Jack's bio struggles not to mention the Doctor, the TARDIS or anything like that - a newcomer would be really confused at "the right kind of Doctor" being so emphasized, or why Ianto's only information involves his girlfriend becoming a Cyberman. There's nothing to say about Owen or Tosh, and Gwen's profile boils down to "when is she going to tell Rhys"?
Even reading the comic strip doesn't leave the reader with any idea what the show is about, and its focus on "Torchwood One" gives the impression that this is a sequel to a sequel we missed. First issue? How the hell does that work? The comic strip doesn't even fully name its characters, and even I mixed up Jack and Owen, and the rudimentary plot - some guy turns up being chased by a monster, and the monster kills him, making everyone broody - is not funny, scary or entertaining enough to make me want more.

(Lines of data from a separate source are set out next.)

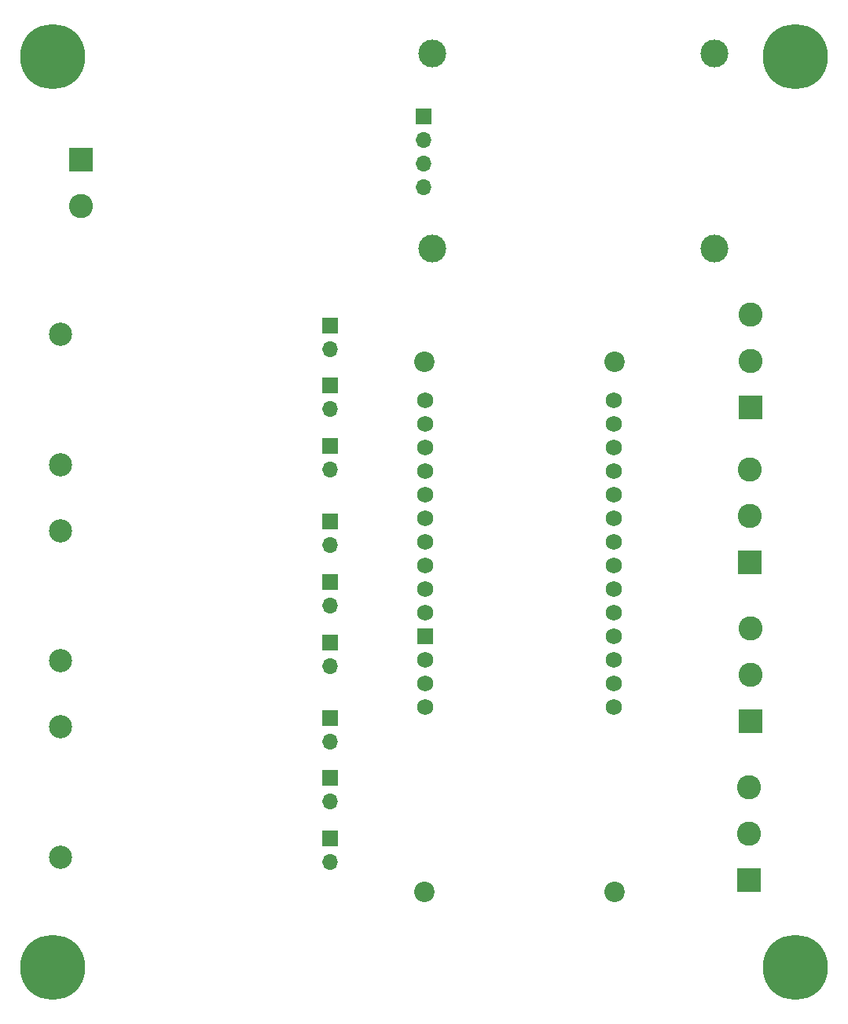
<source format=gbs>
G04 #@! TF.GenerationSoftware,KiCad,Pcbnew,7.0.2*
G04 #@! TF.CreationDate,2023-05-19T11:13:35+02:00*
G04 #@! TF.ProjectId,baseboard,62617365-626f-4617-9264-2e6b69636164,rev?*
G04 #@! TF.SameCoordinates,Original*
G04 #@! TF.FileFunction,Soldermask,Bot*
G04 #@! TF.FilePolarity,Negative*
%FSLAX46Y46*%
G04 Gerber Fmt 4.6, Leading zero omitted, Abs format (unit mm)*
G04 Created by KiCad (PCBNEW 7.0.2) date 2023-05-19 11:13:35*
%MOMM*%
%LPD*%
G01*
G04 APERTURE LIST*
%ADD10C,7.000000*%
%ADD11R,2.600000X2.600000*%
%ADD12C,2.600000*%
%ADD13C,2.500000*%
%ADD14O,1.700000X1.700000*%
%ADD15R,1.700000X1.700000*%
%ADD16C,3.000000*%
%ADD17C,2.200000*%
%ADD18C,1.727200*%
%ADD19R,1.727200X1.727200*%
G04 APERTURE END LIST*
D10*
X30000000Y-153000000D03*
X110000000Y-55000000D03*
D11*
X105029000Y-143604000D03*
D12*
X105029000Y-138604000D03*
X105029000Y-133604000D03*
D11*
X105207000Y-92757000D03*
D12*
X105207000Y-87757000D03*
X105207000Y-82757000D03*
D13*
X30850000Y-120025000D03*
X30850000Y-106025000D03*
D14*
X59850000Y-120565000D03*
D15*
X59850000Y-118025000D03*
D14*
X59850000Y-114065000D03*
D15*
X59850000Y-111525000D03*
D14*
X59850000Y-107565000D03*
D15*
X59850000Y-105025000D03*
D10*
X30000000Y-55000000D03*
D11*
X105207000Y-126539000D03*
D12*
X105207000Y-121539000D03*
X105207000Y-116539000D03*
D11*
X33020000Y-66040000D03*
D12*
X33020000Y-71040000D03*
D11*
X105080000Y-109394000D03*
D12*
X105080000Y-104394000D03*
X105080000Y-99394000D03*
D13*
X30875000Y-141150000D03*
X30875000Y-127150000D03*
D14*
X59875000Y-141690000D03*
D15*
X59875000Y-139150000D03*
D14*
X59875000Y-135190000D03*
D15*
X59875000Y-132650000D03*
D14*
X59875000Y-128690000D03*
D15*
X59875000Y-126150000D03*
D10*
X110000000Y-153000000D03*
D16*
X70902000Y-54655000D03*
X70902000Y-75675000D03*
X101322000Y-54655000D03*
X101322000Y-75675000D03*
D15*
X69983000Y-61431200D03*
D14*
X69983000Y-63971200D03*
X69983000Y-66511200D03*
X69983000Y-69051200D03*
D13*
X30850000Y-98900000D03*
X30850000Y-84900000D03*
D14*
X59850000Y-99440000D03*
D15*
X59850000Y-96900000D03*
D14*
X59850000Y-92940000D03*
D15*
X59850000Y-90400000D03*
D14*
X59850000Y-86440000D03*
D15*
X59850000Y-83900000D03*
D17*
X70014000Y-144871000D03*
X90514000Y-144871000D03*
X70014000Y-87871000D03*
X90514000Y-87871000D03*
D18*
X70104000Y-119906200D03*
X70104000Y-124986200D03*
X90424000Y-122446200D03*
X90424000Y-119906200D03*
X90424000Y-117366200D03*
X90424000Y-114826200D03*
X90424000Y-112286200D03*
X90424000Y-109746200D03*
X90424000Y-107206200D03*
X90424000Y-124986200D03*
X90424000Y-104666200D03*
X90424000Y-102126200D03*
X90424000Y-99586200D03*
X90424000Y-97046200D03*
X90424000Y-94506200D03*
X90424000Y-91966200D03*
X70104000Y-91966200D03*
X70104000Y-94506200D03*
X70104000Y-97046200D03*
X70104000Y-99586200D03*
X70104000Y-102126200D03*
X70104000Y-104666200D03*
X70104000Y-107206200D03*
X70104000Y-109746200D03*
X70104000Y-112286200D03*
D19*
X70104000Y-117366200D03*
D18*
X70104000Y-114826200D03*
X70104000Y-122446200D03*
M02*

</source>
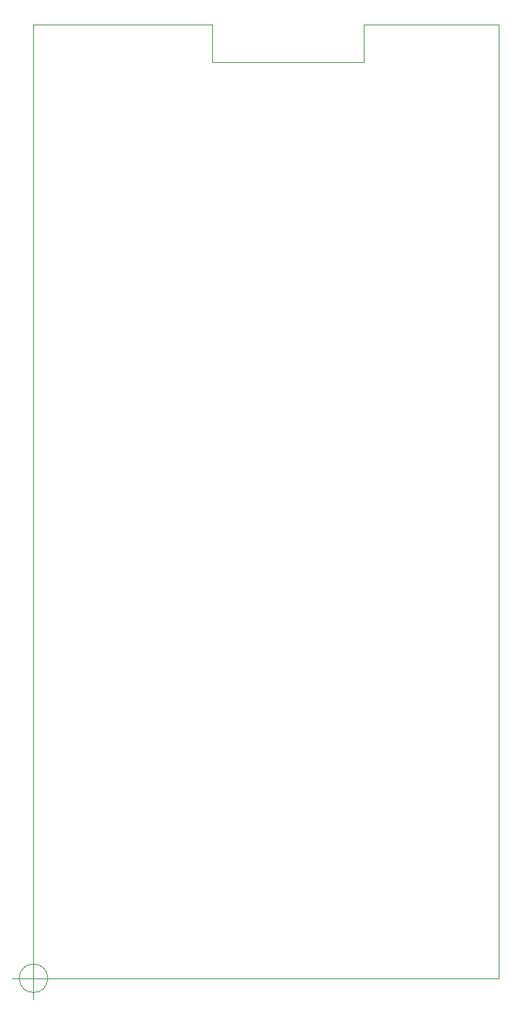
<source format=gm1>
G04 #@! TF.GenerationSoftware,KiCad,Pcbnew,5.1.5-1.fc30*
G04 #@! TF.CreationDate,2020-06-02T12:14:53+03:00*
G04 #@! TF.ProjectId,savustin_real2,73617675-7374-4696-9e5f-7265616c322e,rev?*
G04 #@! TF.SameCoordinates,PX6d2994cPYa3a71e0*
G04 #@! TF.FileFunction,Profile,NP*
%FSLAX46Y46*%
G04 Gerber Fmt 4.6, Leading zero omitted, Abs format (unit mm)*
G04 Created by KiCad (PCBNEW 5.1.5-1.fc30) date 2020-06-02 12:14:53*
%MOMM*%
%LPD*%
G04 APERTURE LIST*
%ADD10C,0.002540*%
G04 APERTURE END LIST*
D10*
X0Y11430000D02*
X0Y0D01*
X54610000Y11430000D02*
X54610000Y0D01*
X1666666Y0D02*
G75*
G03X1666666Y0I-1666666J0D01*
G01*
X-2500000Y0D02*
X2500000Y0D01*
X0Y2500000D02*
X0Y-2500000D01*
X20955000Y111760000D02*
X0Y111760000D01*
X0Y29845000D02*
X0Y11430000D01*
X0Y55245000D02*
X0Y29845000D01*
X54610000Y22225000D02*
X54610000Y11430000D01*
X54610000Y0D02*
X0Y0D01*
X54610000Y55245000D02*
X54610000Y22225000D01*
X20955000Y107315000D02*
X20955000Y111760000D01*
X38735000Y107315000D02*
X20955000Y107315000D01*
X38735000Y111760000D02*
X38735000Y107315000D01*
X54610000Y111760000D02*
X38735000Y111760000D01*
X54610000Y55245000D02*
X54610000Y111760000D01*
X0Y111760000D02*
X0Y55245000D01*
M02*

</source>
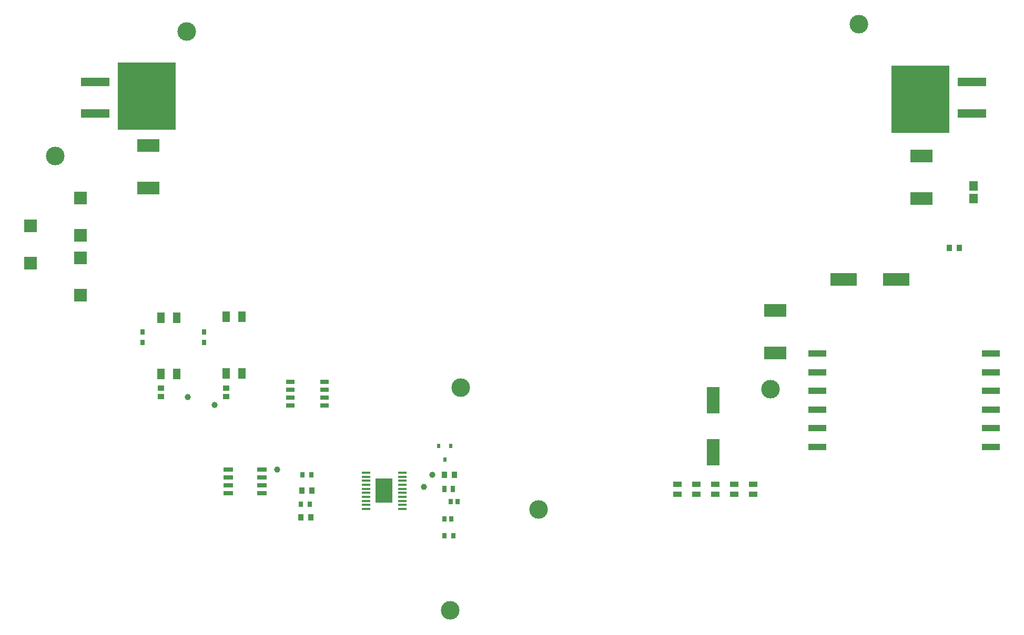
<source format=gbr>
%TF.GenerationSoftware,Altium Limited,Altium Designer,23.6.0 (18)*%
G04 Layer_Color=8421504*
%FSLAX45Y45*%
%MOMM*%
%TF.SameCoordinates,CA757A27-890D-4031-9470-5F8B39CF6935*%
%TF.FilePolarity,Positive*%
%TF.FileFunction,Paste,Top*%
%TF.Part,Single*%
G01*
G75*
%TA.AperFunction,SMDPad,CuDef*%
%ADD10R,2.95000X1.00000*%
%ADD11R,1.45000X0.65000*%
%ADD12R,1.05000X0.90000*%
%ADD13R,4.60000X1.35000*%
%ADD14R,9.40000X10.80000*%
%ADD15R,0.90000X1.00000*%
%ADD16C,1.00000*%
%ADD17C,3.00000*%
%ADD18R,4.25000X2.10000*%
%ADD19R,1.29540X1.65100*%
%ADD20R,1.45000X0.45000*%
%ADD21R,2.74000X3.86000*%
%ADD22R,3.55600X2.03200*%
%ADD23R,1.47000X0.97000*%
%ADD24R,0.60000X0.75000*%
%ADD25R,0.65000X0.90000*%
%ADD26R,0.80000X0.90000*%
%ADD27R,2.00000X2.00000*%
%ADD28R,1.52500X0.65000*%
%ADD29R,1.45000X1.50000*%
%ADD30R,0.78000X0.98000*%
%ADD31R,2.05000X4.30000*%
D10*
X17475697Y5969701D02*
D03*
Y5669702D02*
D03*
Y5369702D02*
D03*
Y5069698D02*
D03*
Y4769698D02*
D03*
Y4469699D02*
D03*
X14680702D02*
D03*
Y4769698D02*
D03*
Y5069698D02*
D03*
Y5369702D02*
D03*
Y5669702D02*
D03*
Y5969701D02*
D03*
D11*
X6754500Y5511800D02*
D03*
Y5384800D02*
D03*
Y5257800D02*
D03*
Y5130800D02*
D03*
X6199500D02*
D03*
Y5257800D02*
D03*
Y5384800D02*
D03*
Y5511800D02*
D03*
D12*
X4114800Y5414201D02*
D03*
Y5279200D02*
D03*
X5168900Y5414196D02*
D03*
Y5279200D02*
D03*
D13*
X17169901Y9842500D02*
D03*
Y10350500D02*
D03*
X3061200Y9842500D02*
D03*
Y10350500D02*
D03*
D14*
X16344901Y10071100D02*
D03*
X3886200Y10121900D02*
D03*
D15*
X16967200Y7670800D02*
D03*
X16807201D02*
D03*
X8683000Y4013200D02*
D03*
X8843000D02*
D03*
X6384300Y3759200D02*
D03*
X6544300D02*
D03*
X6367800Y3327400D02*
D03*
X6527800D02*
D03*
D16*
X4980000Y5140000D02*
D03*
X4550000Y5270000D02*
D03*
X8484050Y4020650D02*
D03*
X8354050Y3820650D02*
D03*
X5990000Y4100000D02*
D03*
D17*
X8775700Y1828800D02*
D03*
X8940000Y5420000D02*
D03*
X4530000Y11160000D02*
D03*
X13930000Y5400000D02*
D03*
X15350000Y11280000D02*
D03*
X10198100Y3454400D02*
D03*
X2413000Y9156700D02*
D03*
D18*
X15951199Y7162800D02*
D03*
X15111200D02*
D03*
D19*
X5168900Y6564630D02*
D03*
X5422900D02*
D03*
Y5652770D02*
D03*
X5168900D02*
D03*
X4114800Y5640070D02*
D03*
X4368800D02*
D03*
Y6551930D02*
D03*
X4114800D02*
D03*
D20*
X8001401Y3466699D02*
D03*
Y3531702D02*
D03*
Y3596701D02*
D03*
Y3661700D02*
D03*
Y3726698D02*
D03*
Y3791702D02*
D03*
Y3856700D02*
D03*
Y3921699D02*
D03*
Y3986698D02*
D03*
Y4051701D02*
D03*
X7416399D02*
D03*
Y3986698D02*
D03*
Y3921699D02*
D03*
Y3856700D02*
D03*
Y3791702D02*
D03*
Y3726698D02*
D03*
Y3661700D02*
D03*
Y3596701D02*
D03*
Y3531702D02*
D03*
Y3466699D02*
D03*
D21*
X7708900Y3759200D02*
D03*
D22*
X16357600Y9156700D02*
D03*
Y8470900D02*
D03*
X14008099Y5981700D02*
D03*
Y6667500D02*
D03*
X3911600Y9321800D02*
D03*
Y8636000D02*
D03*
D23*
X13652499Y3867602D02*
D03*
Y3701598D02*
D03*
X13347701Y3867602D02*
D03*
Y3701598D02*
D03*
X13042900Y3867602D02*
D03*
Y3701598D02*
D03*
X12738100D02*
D03*
Y3867602D02*
D03*
X12433300D02*
D03*
Y3701598D02*
D03*
D24*
X8781801Y4478802D02*
D03*
X8591799D02*
D03*
X8686800Y4258798D02*
D03*
D25*
X8896701Y3581400D02*
D03*
X8781699D02*
D03*
X8795101Y3302000D02*
D03*
X8680099D02*
D03*
X8677802Y3035300D02*
D03*
X8822800D02*
D03*
X6511402Y3543300D02*
D03*
X6366398D02*
D03*
X6536802Y4013200D02*
D03*
X6391798D02*
D03*
D26*
X4813300Y6320699D02*
D03*
Y6150701D02*
D03*
X3822700Y6320699D02*
D03*
Y6150701D02*
D03*
D27*
X2019300Y8026400D02*
D03*
Y7426401D02*
D03*
X2819400Y6913601D02*
D03*
Y7513599D02*
D03*
Y8478799D02*
D03*
Y7878801D02*
D03*
D28*
X5202499Y3721100D02*
D03*
Y3848100D02*
D03*
Y3975100D02*
D03*
Y4102100D02*
D03*
X5744901D02*
D03*
Y3975100D02*
D03*
Y3848100D02*
D03*
Y3721100D02*
D03*
D29*
X17195799Y8470900D02*
D03*
Y8670900D02*
D03*
D30*
X8820302Y3784600D02*
D03*
X8680298D02*
D03*
D31*
X13004800Y5220599D02*
D03*
Y4380601D02*
D03*
%TF.MD5,602555463e2e88e42a492e47278f8f37*%
M02*

</source>
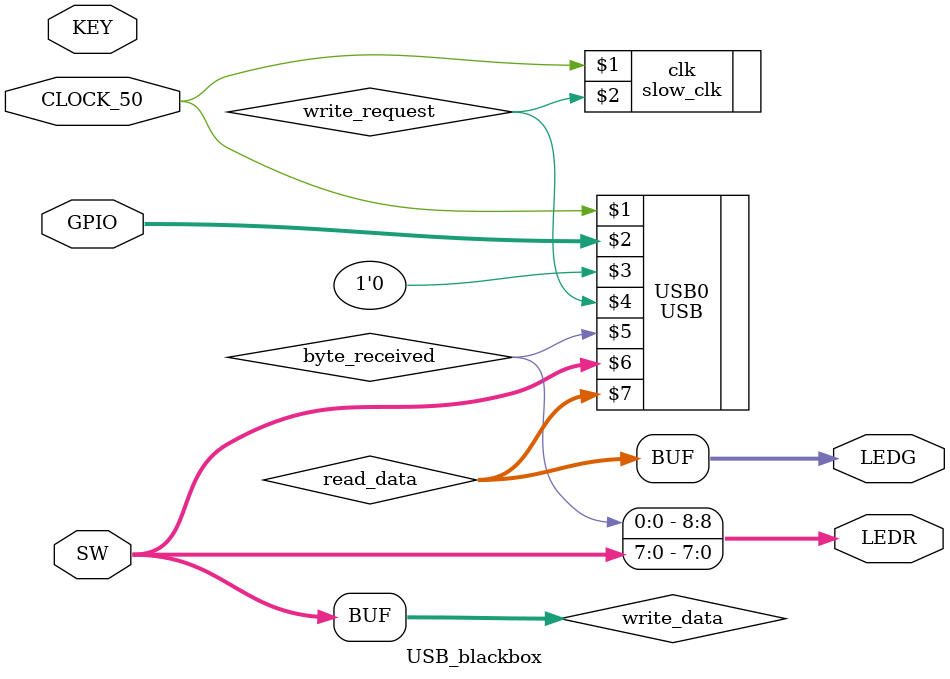
<source format=v>
module USB_blackbox(CLOCK_50,SW,GPIO,LEDR,LEDG,KEY);

input CLOCK_50;
input [7:0] SW;
input [0:0] KEY;

inout [35:0] GPIO;

output [8:0] LEDR;
output [7:0] LEDG;

wire [7:0] write_data;
wire [7:0] read_data;
wire byte_received;

wire write_request;
//wire write_request_dbncd;

assign write_data[7:0] = SW[7:0];
assign LEDR[7:0] = write_data[7:0];
assign LEDG[7:0] = read_data[7:0];
assign LEDR[8] = byte_received;

slow_clk clk(CLOCK_50,write_request);
//assign write_request = ~KEY;

USB USB0(CLOCK_50,GPIO[35:0],1'b0,write_request,byte_received,write_data,read_data);

endmodule 
</source>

Of course, if I didn't have broadband, I might have ravenously descended on its truly pathetic exclusives - "To The Last Man has a brilliant bit where Tosh is asked a question and she gives a one word episode: wow!" - or eagerly envisioned the original opening to Kiss Kiss Bang Bang as Captain Spike turns up on the pandimensional surfboard... but really, this, like Angel and Buffy mags, ultimately ends up as a fifteen minute diversion that leaves me a tenner out of pocket.
Torchwood as a show may have improved a lot, but its mag leaves much to be desired. And thanks to Titan, we know it's unlikely to ever improve.